Having a high-achieving older sibling can help children succeed in school, according to a new study.
Using data from North Carolina public schools, a team led by Yale University sociologist Emma Zang found that children whose birthdays fall shortly after the state’s cutoff date for starting kindergarten—and who are therefore among the oldest in their classes—tend to perform better academically than their younger classmates.
For those students with younger siblings, the study found, their success in turn has a positive influence on those siblings once they reach middle school—particularly among children from disadvantaged families.
“We establish the causal effect of having an academically successful sibling on a student’s academic outcomes,” says Zang, an assistant professor of sociology and the study’s lead author. “While most previous studies assume these spillover effects occur across socioeconomic statuses, our findings demonstrate that they are much stronger among disadvantaged families than in advantaged families, which has important implications for how we think about inequality and the policies we enact to address it.”
The researchers analyzed a unique dataset provided by the North Carolina Education Research Data Center that links birth certificate information with school administrative records. Specifically, they examined four important characteristics of family background: race, mothers’ educational attainment, family structure, and school poverty levels. All individuals in the dataset were born before 2004, when North Carolina law allowed children born on or before October 16 to start kindergarten prior to their fifth birthday.
They found that students born within two months after the cutoff date had higher math and reading test scores by a fifth of a standard deviation in elementary school than those born later did. (The difference in scores diminished slightly during middle school, they found.) For younger siblings, having an older sibling born shortly after the kindergarten cutoff was associated with an increase in total math and reading scores during middle school, according to the study.
The researchers suggest that by middle school, students have reached a developmental stage often fraught with uncertainty and challenges, which can make them more receptive to an older siblings’ influence. When their older siblings do well in school, it can positively affect their own academic performance.
The effects were greater for students in schools affected by higher levels of poverty than for those in low-poverty schools, according to the study.
Among disadvantaged families, the sibling spillover effect was statistically significant across all four categories studied. By contrast, among socioeconomically advantaged families, the effect was statistically significant only for children whose mothers had higher than a high school diploma at their birth, the study found.
A potential explanation for the disparate effects is that wealthy families possess the resources to buffer the influence of older siblings on younger siblings’ academic performance, Zang explains. For example, they can provide their children separate bedrooms and afford to pay for extracurricular activities for younger siblings, allowing them to spend more time outside the home with other children, she says.
Advantaged families are also better situated than disadvantaged families to deliberately delay a child’s school entry, allowing them to gain the benefit of being older than their classmates in the classroom and in athletics, Zang notes. Policies aimed at limiting this practice might help reduce inequality between poor and wealthy households, she says.
The study’s findings suggest that children in disadvantaged families may be more likely to view their older siblings as role models, she says, adding that the older sibling’s influence can be positive or negative depending on the situation.

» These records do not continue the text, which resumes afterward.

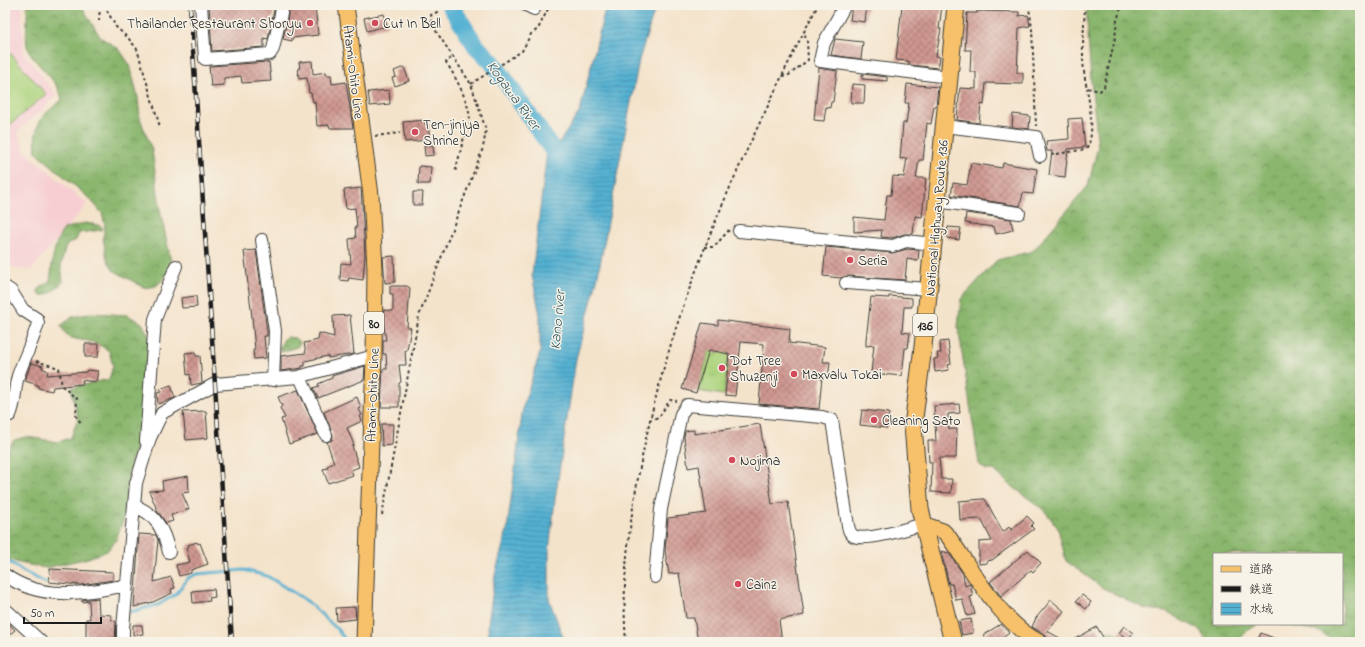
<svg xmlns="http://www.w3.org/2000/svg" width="1365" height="647" font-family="'Indie Flower','Klee One',sans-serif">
<defs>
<pattern id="grass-tufts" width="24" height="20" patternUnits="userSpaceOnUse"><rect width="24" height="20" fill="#add47e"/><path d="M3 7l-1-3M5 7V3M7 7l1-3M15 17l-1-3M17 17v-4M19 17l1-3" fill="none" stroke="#94b56c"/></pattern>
<pattern id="forest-crowns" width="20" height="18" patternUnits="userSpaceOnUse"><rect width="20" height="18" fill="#8ab66d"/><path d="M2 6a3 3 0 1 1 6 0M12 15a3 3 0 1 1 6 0" fill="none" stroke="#709359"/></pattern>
<pattern id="water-rules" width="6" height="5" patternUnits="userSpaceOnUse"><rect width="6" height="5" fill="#54b1d2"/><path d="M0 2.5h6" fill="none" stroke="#458faa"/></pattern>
<pattern id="building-cross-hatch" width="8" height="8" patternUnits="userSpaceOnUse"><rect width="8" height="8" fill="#cf9790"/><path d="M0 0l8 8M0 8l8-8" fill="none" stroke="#a77a75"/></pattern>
</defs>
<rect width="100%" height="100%" fill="#f7f3e8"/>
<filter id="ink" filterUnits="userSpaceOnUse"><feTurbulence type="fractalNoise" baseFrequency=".025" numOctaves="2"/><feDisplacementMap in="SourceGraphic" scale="8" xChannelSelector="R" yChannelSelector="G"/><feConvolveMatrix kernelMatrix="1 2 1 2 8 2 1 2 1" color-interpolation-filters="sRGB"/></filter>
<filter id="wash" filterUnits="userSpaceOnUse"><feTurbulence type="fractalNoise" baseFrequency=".012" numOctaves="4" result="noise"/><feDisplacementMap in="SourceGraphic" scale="16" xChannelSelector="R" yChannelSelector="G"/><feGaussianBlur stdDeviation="0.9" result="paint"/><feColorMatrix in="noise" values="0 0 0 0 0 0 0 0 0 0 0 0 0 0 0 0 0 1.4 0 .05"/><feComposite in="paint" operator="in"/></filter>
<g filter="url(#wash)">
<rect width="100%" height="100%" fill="#f4e3cb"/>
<path fill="#f7cfd3" d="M5 5H22L24 53 57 95 18 132 25 151 87 204 31 270 16 269 5 263Z"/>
<path fill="url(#grass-tufts)" stroke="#64784d" d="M722 341 729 354 724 395 698 391 709 351 718 353Z
M1108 631 1117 633 1129 641 1133 635 1142 642H1108Z"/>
<path fill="url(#forest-crowns)" stroke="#536944" d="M27 5H81L100 37 119 49 130 65 138 98 140 118 152 150 161 215 171 261 168 275 156 286 145 288 113 270 107 259 103 238 105 226 102 213 90 199 36 152C33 124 41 116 62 100 59 79 34 66 27 46 25 38 28 16 27 5Z
M1086 5H1360V642H1336L1318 631 1277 624H1342V554H1214V624H1260L1249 629 1237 642 1206 641 1200 630 1166 611 1145 609 1103 588 1066 561 1058 528 1044 510 1008 483 994 470H986L979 464 958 326 961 299 997 260 1033 251 1088 186 1098 146 1091 81Z
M85 223 98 225 102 227V230L79 233 76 240 68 244 65 248 61 265 63 282 51 293 41 296 37 292 40 288 50 281C53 262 52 245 64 229Z
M93 313 127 315 142 323 150 338 144 424 131 462 123 521 116 540 107 551 88 558 46 568 19 563 5 558V455L14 440 27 437 58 442 71 438 78 418 71 388 109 379 113 366 109 351C105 348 100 345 95 343 79 337 70 344 61 326L72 317Z
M288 337 295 338 300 343 297 347 282 352 279 348 284 339Z"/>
<path fill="#add47e" stroke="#64784d" d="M5 47 46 94 5 129Z"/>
<path fill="url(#water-rules)" stroke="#386677" d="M606 5H656L639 60 597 280 576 359 555 499 549 551V599L565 642H537L529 634 526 642H489L488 624 495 575 507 530 523 407 540 352V315L532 275 547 151 561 140 580 111Z"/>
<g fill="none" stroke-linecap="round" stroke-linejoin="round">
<path stroke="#54b1d2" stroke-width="3" d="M5 559 24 572 46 583
M129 612 158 605 176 594 188 578 197 574 244 570 267 576 307 601 336 628 347 642"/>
<path stroke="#54b1d2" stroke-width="18" d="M450 5 476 46 492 62 505 80 565 168"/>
</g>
<g id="blocks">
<path fill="url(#building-cross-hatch)" d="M209 5H275L268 39 264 38V47L212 51Z
M290 5H315L318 35 292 38V41L283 39Z
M852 5H867L865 22 850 20Z
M902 5 942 6 939 29H941L936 56 940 57 938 68 910 65 908 61 896 60Z
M977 11 1019 12V16L1028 15 1030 26 1019 28 1017 73H1023V84L986 83 984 105 981 104 979 123 957 120 960 88 976 89V72H970L971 50H965L967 13H977Z
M384 14 387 26 367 31 364 18Z
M835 39 863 42 861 59 831 55Z
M312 61 313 74 326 72 327 75H331L332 84 346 82 353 128H330L329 125 317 126 315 102H313L311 93H309L307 78 299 79 298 68H300L299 62Z
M269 62 271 81 242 83 241 76 224 78V85L211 86 209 66Z
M404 67 409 81 395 86 392 78 396 77 394 71Z
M819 68 837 71 833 102H831L830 108 826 107 824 121 814 120Z
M862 74 887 77V81L862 79Z
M852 84 865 85 864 103H851Z
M907 84 938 87 936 106H934L931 124 927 123 923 160H919L916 178H926L922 217 915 216 913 234H904L892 238 881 237 882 230 854 232V217L884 220 887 195H891L893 176 904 177 907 158 900 159 903 123H906L909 103H905Z
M389 90 390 104 370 106 368 92Z
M1013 114 1030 116 1029 129 1012 127Z
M1082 118 1085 147 1068 149 1065 177 1049 175 1052 151H1047L1046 141 1069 139 1068 119Z
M425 120V125L428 124 430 140 405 142 403 122Z
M424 145H433L434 155 425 156Z
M971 163 1002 168 1003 163 1037 169 1033 194 1023 193 1020 206 951 195 953 183 967 185Z
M419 166 431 167 430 184H418Z
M361 188 365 255 363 280 349 278 348 281 340 280 341 263 351 264 349 239 356 238 355 227H357L355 208 346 209 344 190Z
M413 192H423L422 205H413Z
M966 213 1011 219 1013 230 996 234 994 227 965 223Z
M948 227 961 228 959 240 947 238Z
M826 247 892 253 907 249 919 250 918 261 907 259 905 280 847 276 840 278 823 276Z
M256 250 267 331V336H264L266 358 254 359 253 350H255L252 317 244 251Z
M394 256 395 282 385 283 383 257Z
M390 286H407L410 288 407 327 411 328 407 350H405L406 365H399L401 382 399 383V407H381L383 369H387L386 354H383V340H386L383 321 384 310 393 311V294H390Z
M196 296 197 307 182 308 181 298Z
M889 296 912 298V307H904L902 332 910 333 908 348H905L902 376 871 373 874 345 866 346V340L871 297 889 298Z
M350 315 354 354 328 358V356L305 361V366H302V368L281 371V356L306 353 304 343 318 340 319 333 334 337 333 316Z
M718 320 790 329 789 343 825 347 823 362H830L828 378 822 377 819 409 759 404 764 344 741 342 735 396 725 395 729 354 709 350 696 393 682 389 702 323 718 325Z
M948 341 951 364 948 365 949 370 935 372 934 359 938 358 937 353H941L940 342Z
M85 344H99L98 357H85Z
M195 352 196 356H200L202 383 191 385 190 374 187 375 185 353Z
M31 363 43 366 42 368 48 371 47 375 86 372 87 370 98 371 96 382 82 380 83 384 53 387 52 391 38 388V385L25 381Z
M365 366 364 380 318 398 313 388 319 386 318 384 332 378V376Z
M171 385 175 398 158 404 157 393 161 392 160 389Z
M298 390 318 434 289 444 281 419 285 418 280 408 282 406 278 397Z
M357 397 361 408 359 409 362 415 360 416 362 421 347 428 354 445 352 446 359 467 351 470 353 475 328 483 323 469 328 468 327 466 334 463 327 442 332 440 333 435 324 412Z
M959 404 960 413 948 414 949 429H957L956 458H939L941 479H952L951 493 931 492 932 462H929L928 441H936L934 406Z
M862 410 889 413 887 428 860 425Z
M206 411 208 438 186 440 183 412Z
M381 424H393L392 445 382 446Z
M760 424 772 504 788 502 804 615 779 620 782 642H698L694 618H686L679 573 669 574 665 550 668 518 706 513 699 466 688 468 684 437 685 431 694 430V434Z
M188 476 189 492 182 493 189 509 171 515 173 521 166 523 158 512 149 491 163 490 162 481Z
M983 499H985L1003 532 1009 527 1011 530 1027 516 1034 523 1031 526 1034 529 992 560 987 561V563L979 564V542L992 541 981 519 960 520 959 501Z
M139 534 156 535 158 540 154 582 171 577 175 588 171 589 172 593 153 602 134 607Z
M197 542 198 544 200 543 208 564 191 570V573L179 576 176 565 190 562 186 548 189 547 188 545Z
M1028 550 1041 563 1033 572 1031 570 1001 596 990 582Z
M941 551 949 553 963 574 965 586 970 584 973 596 970 597 975 614 967 616 962 599 956 600 952 584H949Z
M50 569 113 572V580L81 585 49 582Z
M214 589 215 597 209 598 210 601 193 603 192 591Z
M1082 595 1091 602 1086 609 1076 601Z
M98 598 99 614 111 615V619L116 622 115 642 86 638V619H90L89 601 82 602V600Z
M1051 600 1064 611 1047 631 1067 642H1051L1044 634 1032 627 1036 618Z
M355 607 356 619 337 621 336 608Z
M5 619 15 630 9 635 5 631Z
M971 619 973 633 962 635 959 621Z
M1001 624 1009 633 998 642H989L983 635Z
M133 625H142L143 634 133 635Z
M1124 626 1133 633 1128 639 1119 633Z
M1097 627 1104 639 1099 642H1069Z
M1261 633 1284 642H1257Z"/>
</g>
</g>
<g filter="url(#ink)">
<use href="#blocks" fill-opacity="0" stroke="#3c3a36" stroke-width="1"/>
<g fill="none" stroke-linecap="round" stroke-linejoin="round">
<defs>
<path id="minor" d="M201 5 205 59 270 54 273 49 283 5
M526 5 534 9 536 5
M845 5 824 43 820 61 949 77
M944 126 1036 137 1040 156
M937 201 1019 213
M739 231 882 245 893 246 906 241 933 244
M262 240 275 331 273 380
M846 283 929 289
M5 287 11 291 23 310 37 319 38 323C33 341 24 358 18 376 14 389 16 402 10 415L5 413
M300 377 326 435
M146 441 155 319 176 266
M134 506C156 513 164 531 169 552
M5 575C42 602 85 593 127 585
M655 577 661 509 681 414 687 405 822 417 832 420 848 526C849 530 850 534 854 536 865 542 910 528 923 524
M5 609 41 642
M123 642V628L136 483 150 438 162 413 215 384 298 377 374 356"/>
<path id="major" d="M346 5 371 195 375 268 374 356 364 642
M923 524 943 531 948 536C973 571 1000 622 1039 642"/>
<path id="highway" d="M953 642 920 509 913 426 923 347 956 5"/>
</defs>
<use href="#minor" stroke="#3c3a36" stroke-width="14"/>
<use href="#major" stroke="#3c3a36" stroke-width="17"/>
<use href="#highway" stroke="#3c3a36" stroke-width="19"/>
<path stroke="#3c3a36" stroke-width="2" stroke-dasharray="3 3" stroke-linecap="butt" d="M104 5 116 27 129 39 137 49 160 127
M1027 5 1030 13 1032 29 1036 126
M1085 5C1084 33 1080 60 1087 88L1100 91 1104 87 1115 38 1117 20 1122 5
M99 21 100 5
M451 58 446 62C455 76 482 122 464 137L455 173
M782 76 789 75 808 60 807 41 804 32
M471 84 522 51 531 34 538 29 550 5
M375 136 400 133
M1051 155 1086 149C1096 136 1089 103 1087 88
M704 247H714L729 230
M36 361 59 368 62 386 77 399 76 416 81 423
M649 420 659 417 670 400 677 401
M382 515 419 316 483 148 486 130 471 84 432 25 431 15 437 12 435 8 430 5
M626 642C621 580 630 518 642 457 667 334 712 220 767 108 783 73 800 39 818 5"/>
<use href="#minor" stroke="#fff" stroke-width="12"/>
<use href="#major" stroke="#f6c16b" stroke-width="15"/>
<use href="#highway" stroke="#f6c16b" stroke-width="17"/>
<defs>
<path id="rail" d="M190 5 232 642"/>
</defs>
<use href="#rail" stroke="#1c1c1c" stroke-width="4.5"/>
<use href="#rail" stroke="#f7f3e8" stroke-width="3" stroke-dasharray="9" stroke-linecap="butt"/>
</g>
</g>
<g fill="#d1495b" stroke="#f7f3e8" stroke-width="1.5">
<circle cx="310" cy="23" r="4"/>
<circle cx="375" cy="23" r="4"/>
<circle cx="415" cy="132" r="4"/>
<circle cx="850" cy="260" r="4"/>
<circle cx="722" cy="368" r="4"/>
<circle cx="794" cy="374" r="4"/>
<circle cx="874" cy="420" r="4"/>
<circle cx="732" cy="460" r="4"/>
<circle cx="738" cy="584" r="4"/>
</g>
<g text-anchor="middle" stroke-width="3" stroke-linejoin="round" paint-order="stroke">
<g fill="#f7f3e8" stroke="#5e5c59" stroke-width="1">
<rect x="364" y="312" width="20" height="22" rx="3"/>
<rect x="913" y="314" width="24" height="22" rx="3"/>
</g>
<g font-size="13" font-weight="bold" fill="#1c1c1c">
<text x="374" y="328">80</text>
<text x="925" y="330">136</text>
</g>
<g font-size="14" fill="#1c1c1c" stroke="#f7f3e8" text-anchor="start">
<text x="302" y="28" text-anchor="end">Thailander Restaurant Shoryu</text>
<text x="383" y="28">Cut In Bell</text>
<text x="423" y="129">Ten-jinjya<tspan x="423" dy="16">Shrine</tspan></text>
<text x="858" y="265">Seria</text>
<text x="730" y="365">Dot Tree<tspan x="730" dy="16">Shuzenji</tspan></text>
<text x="802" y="379">Maxvalu Tokai</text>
<text x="882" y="425">Cleaning Sato</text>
<text x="740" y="465">Nojima</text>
<text x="746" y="589">Cainz</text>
</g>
<g font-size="14" fill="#1c1c1c" stroke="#f7f3e8">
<text transform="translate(354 72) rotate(83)" y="5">Atami-Ohito Line</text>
<text transform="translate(936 218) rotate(-85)" y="5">National Highway Route 136</text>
<text transform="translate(372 395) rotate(-88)" y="5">Atami-Ohito Line</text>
</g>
<g font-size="15" font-style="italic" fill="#325865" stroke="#f7f3e8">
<text transform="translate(514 95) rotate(54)" y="5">Kogawa River</text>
<text transform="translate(557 320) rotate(-85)" y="5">Kano river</text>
</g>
</g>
<rect width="1365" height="647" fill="none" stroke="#f7f3e8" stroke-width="20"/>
<rect x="1213" y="553" width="130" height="72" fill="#f7f3e8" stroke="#9f9d96"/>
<rect x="1221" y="566" width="20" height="6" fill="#f6c16b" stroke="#9f9d96"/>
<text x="1249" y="573" font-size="12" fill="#1c1c1c">道路</text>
<rect x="1221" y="586" width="20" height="6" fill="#1c1c1c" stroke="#9f9d96"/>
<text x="1249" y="593" font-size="12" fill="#1c1c1c">鉄道</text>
<rect x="1221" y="603" width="20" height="12" fill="url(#water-rules)" stroke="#9f9d96"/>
<text x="1249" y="613" font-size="12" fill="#1c1c1c">水域</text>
<path d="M24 617v6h77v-6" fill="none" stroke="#1c1c1c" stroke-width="2"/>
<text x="30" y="617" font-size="12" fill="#1c1c1c" stroke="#f7f3e8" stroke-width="3" paint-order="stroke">50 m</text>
</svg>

“Our work has important policy implications, especially in countries like the United States that have weaker social safety nets,” Zang says. “Disadvantaged families are more likely to face hardship than advantaged families and negative effects from those experiences can spill over from older to younger siblings. At the same time, policies aimed at supporting disadvantaged families can have a higher return because, as our study shows, positive benefits move from older siblings to younger ones.”
Coauthors of the study in the American Journal of Sociology are from Duke University and the University of Singapore.